In the above-described embodiment, the heat radiation plate 31 has a rectangular shape, but the present invention is not limited to this, and may have another shape such as a circle.

The electronic component cooling device of the present invention is not limited to a device for cooling a power transistor, but may be a device for cooling an IC and other electronic components that generate heat.

In the above-described embodiment, the present invention is applied to the power transistor mounted on the control circuit board of the home electric appliance. Of course, the present invention can be applied to a power transistor mounted on a substrate of an electric device.

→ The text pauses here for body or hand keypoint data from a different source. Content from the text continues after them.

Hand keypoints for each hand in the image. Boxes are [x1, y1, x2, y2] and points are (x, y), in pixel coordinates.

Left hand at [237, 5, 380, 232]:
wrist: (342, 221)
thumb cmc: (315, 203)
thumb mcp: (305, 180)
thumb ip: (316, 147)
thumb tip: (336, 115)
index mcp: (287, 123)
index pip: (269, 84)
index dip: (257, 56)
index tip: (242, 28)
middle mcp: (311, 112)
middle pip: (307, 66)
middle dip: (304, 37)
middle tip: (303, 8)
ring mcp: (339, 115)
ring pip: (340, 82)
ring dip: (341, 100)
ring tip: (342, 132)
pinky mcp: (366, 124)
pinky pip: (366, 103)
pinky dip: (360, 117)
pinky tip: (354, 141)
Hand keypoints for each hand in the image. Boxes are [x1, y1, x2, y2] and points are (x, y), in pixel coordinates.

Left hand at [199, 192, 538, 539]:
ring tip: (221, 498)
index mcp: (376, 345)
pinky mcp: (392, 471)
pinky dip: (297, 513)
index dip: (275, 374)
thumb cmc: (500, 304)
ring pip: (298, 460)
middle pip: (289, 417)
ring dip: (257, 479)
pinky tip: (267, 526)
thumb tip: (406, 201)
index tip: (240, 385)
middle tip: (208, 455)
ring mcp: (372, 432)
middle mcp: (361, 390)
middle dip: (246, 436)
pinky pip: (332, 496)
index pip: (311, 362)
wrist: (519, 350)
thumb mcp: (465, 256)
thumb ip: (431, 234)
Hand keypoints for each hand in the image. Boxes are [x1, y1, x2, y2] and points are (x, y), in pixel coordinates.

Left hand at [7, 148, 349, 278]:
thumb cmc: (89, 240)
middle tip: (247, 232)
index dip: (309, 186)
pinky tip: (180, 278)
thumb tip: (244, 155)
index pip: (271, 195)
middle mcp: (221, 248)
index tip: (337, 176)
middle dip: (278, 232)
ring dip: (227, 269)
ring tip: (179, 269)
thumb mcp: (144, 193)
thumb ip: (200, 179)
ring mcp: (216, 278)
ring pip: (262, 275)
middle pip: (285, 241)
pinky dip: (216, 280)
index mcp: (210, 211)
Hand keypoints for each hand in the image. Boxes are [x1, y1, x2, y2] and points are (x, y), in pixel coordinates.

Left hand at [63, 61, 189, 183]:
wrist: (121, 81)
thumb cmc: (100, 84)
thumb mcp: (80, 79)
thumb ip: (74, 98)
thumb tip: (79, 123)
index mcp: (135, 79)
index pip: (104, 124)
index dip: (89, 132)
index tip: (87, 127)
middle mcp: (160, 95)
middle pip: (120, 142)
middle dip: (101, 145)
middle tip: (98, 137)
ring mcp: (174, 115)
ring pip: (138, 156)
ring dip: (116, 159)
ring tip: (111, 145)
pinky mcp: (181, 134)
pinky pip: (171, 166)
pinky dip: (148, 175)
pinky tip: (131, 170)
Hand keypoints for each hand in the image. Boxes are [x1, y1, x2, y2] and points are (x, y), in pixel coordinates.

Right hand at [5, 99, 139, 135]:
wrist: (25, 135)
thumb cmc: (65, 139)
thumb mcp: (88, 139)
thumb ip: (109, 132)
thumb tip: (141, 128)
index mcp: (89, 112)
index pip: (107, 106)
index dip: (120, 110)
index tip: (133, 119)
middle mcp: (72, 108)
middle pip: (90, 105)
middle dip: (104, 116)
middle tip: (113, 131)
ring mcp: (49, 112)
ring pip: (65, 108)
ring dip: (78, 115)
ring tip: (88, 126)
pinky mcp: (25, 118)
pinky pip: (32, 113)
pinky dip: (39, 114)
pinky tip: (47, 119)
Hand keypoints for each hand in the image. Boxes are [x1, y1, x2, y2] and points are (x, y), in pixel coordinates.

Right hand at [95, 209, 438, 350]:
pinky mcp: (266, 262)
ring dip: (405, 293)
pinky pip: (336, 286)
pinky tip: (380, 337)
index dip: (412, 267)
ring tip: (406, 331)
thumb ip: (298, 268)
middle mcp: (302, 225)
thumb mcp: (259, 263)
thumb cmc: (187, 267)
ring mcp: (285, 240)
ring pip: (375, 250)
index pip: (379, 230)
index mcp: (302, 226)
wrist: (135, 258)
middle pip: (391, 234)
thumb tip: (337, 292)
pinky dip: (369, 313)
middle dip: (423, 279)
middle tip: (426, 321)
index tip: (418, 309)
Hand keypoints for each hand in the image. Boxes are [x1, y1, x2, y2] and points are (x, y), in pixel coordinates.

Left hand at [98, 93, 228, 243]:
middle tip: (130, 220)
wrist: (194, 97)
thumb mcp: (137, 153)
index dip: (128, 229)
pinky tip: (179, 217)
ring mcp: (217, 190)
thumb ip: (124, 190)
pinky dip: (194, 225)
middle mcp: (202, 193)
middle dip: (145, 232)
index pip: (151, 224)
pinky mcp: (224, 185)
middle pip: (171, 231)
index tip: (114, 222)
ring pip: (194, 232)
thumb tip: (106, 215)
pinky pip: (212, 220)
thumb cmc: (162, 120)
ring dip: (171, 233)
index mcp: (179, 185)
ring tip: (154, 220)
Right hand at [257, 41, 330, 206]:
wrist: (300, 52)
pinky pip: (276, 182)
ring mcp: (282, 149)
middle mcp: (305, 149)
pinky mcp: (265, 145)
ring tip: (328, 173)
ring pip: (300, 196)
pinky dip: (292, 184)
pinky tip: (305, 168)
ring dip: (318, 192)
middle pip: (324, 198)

[Brief description of the drawings]

FIG. 1 is a front view showing a cooling device according to an embodiment of the present invention.

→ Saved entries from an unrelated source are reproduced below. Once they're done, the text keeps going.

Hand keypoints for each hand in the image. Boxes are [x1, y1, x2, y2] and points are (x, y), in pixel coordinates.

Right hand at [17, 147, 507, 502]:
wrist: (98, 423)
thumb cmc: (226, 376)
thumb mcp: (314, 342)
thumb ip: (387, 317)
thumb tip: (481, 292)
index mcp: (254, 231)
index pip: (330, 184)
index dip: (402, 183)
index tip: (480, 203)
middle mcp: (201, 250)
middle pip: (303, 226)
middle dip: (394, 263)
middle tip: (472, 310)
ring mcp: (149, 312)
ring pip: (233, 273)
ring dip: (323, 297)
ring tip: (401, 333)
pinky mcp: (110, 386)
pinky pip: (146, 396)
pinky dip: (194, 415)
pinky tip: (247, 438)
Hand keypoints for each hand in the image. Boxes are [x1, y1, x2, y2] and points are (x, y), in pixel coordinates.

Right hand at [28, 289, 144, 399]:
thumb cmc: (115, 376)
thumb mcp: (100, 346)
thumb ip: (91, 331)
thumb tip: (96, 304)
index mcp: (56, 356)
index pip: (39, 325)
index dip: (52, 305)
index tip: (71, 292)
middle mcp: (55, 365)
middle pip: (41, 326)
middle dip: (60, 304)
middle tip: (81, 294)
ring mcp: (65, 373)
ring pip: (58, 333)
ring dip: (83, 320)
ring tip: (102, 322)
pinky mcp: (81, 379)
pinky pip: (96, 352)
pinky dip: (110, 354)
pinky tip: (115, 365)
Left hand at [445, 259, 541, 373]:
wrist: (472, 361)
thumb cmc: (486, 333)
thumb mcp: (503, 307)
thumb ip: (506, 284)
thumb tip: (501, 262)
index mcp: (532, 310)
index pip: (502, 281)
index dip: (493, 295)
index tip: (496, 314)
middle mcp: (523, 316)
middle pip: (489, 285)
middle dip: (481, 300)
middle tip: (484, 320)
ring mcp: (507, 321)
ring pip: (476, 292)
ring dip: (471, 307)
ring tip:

FIG. 2 is a view taken in the direction of arrow A in FIG. 1;

FIG. 3 is a view taken in the direction of arrow B in FIG. 1;

FIG. 4A is a front view showing a conventional cooling device,
(B) is a view on arrow C, and (c) is a view on arrow D.

[Explanation of symbols]

10: printed wiring board, 20: power transistor,
20b: terminal, 31: heat dissipation plate, 31a: groove, 32
... corrugated fins, 34 ... support members, 34a ... legs,
34d: insulating plate; 34e: opening.

Claims (5)

[Claims] An electronic component cooling device that cools an electronic component (20) that is mounted on a substrate (10) on which an electric circuit is formed and generates heat, wherein the substrate (10) of the electronic component (20) is cooled. A radiating plate (31) joined to the surface on the opposite side to radiate heat from the electronic component (20); and a support assembled to the substrate (10) and supporting the radiating plate (31). A member (34), wherein the supporting member (34) includes an insulating plate (34d) made of an insulating material disposed between the terminal (20b) of the electronic component (20) and the heat dissipation plate (31). ) Is integrally formed with the electronic component cooling device. 2. An electronic component cooling device for cooling an electronic component (20) that is mounted on a substrate (10) on which an electric circuit is formed and generates heat, wherein the substrate (10) of the electronic component (20) is cooled. Plate (3) having a groove (31a) at a portion facing the terminal (20b) of the electronic component (20).
1) and the electronic component (20) of the heat dissipation plate (31)
Is thermally bonded to the surface on the side opposite to the heat dissipation plate (3).
A fin (32) for promoting heat radiation from 1); and a support member (34) attached to the substrate (10) and supporting the radiator plate (31) and the fin (32). The support member (34) is integrally formed with an insulating plate (34d) made of an insulating material disposed between the terminal (20b) and the groove (31a) of the heat radiating plate (31). Electronic component cooling device. 3. The cooling device according to claim 2, wherein the fins are corrugated fins. 4. The electronic component (20) is adapted to be screwed to the heat radiating plate (31), and the insulating plate (34d) is fixed to the electronic component (20).
4. An end face (34f) extending along at least one side of said body (20a).
The electronic component cooling device according to any one of the above. 5. The support member (34) is provided on the substrate (1).
0) extending substantially perpendicular to the substrate (1).
0), a plurality of legs (34a) assembled to the insulating plate (34).
The insulating plate (34d) has an opening (34e), and the main body (20a) of the electronic component (20) is located in the opening (34e). Item 5. An electronic component cooling device according to any one of Items 1 to 4.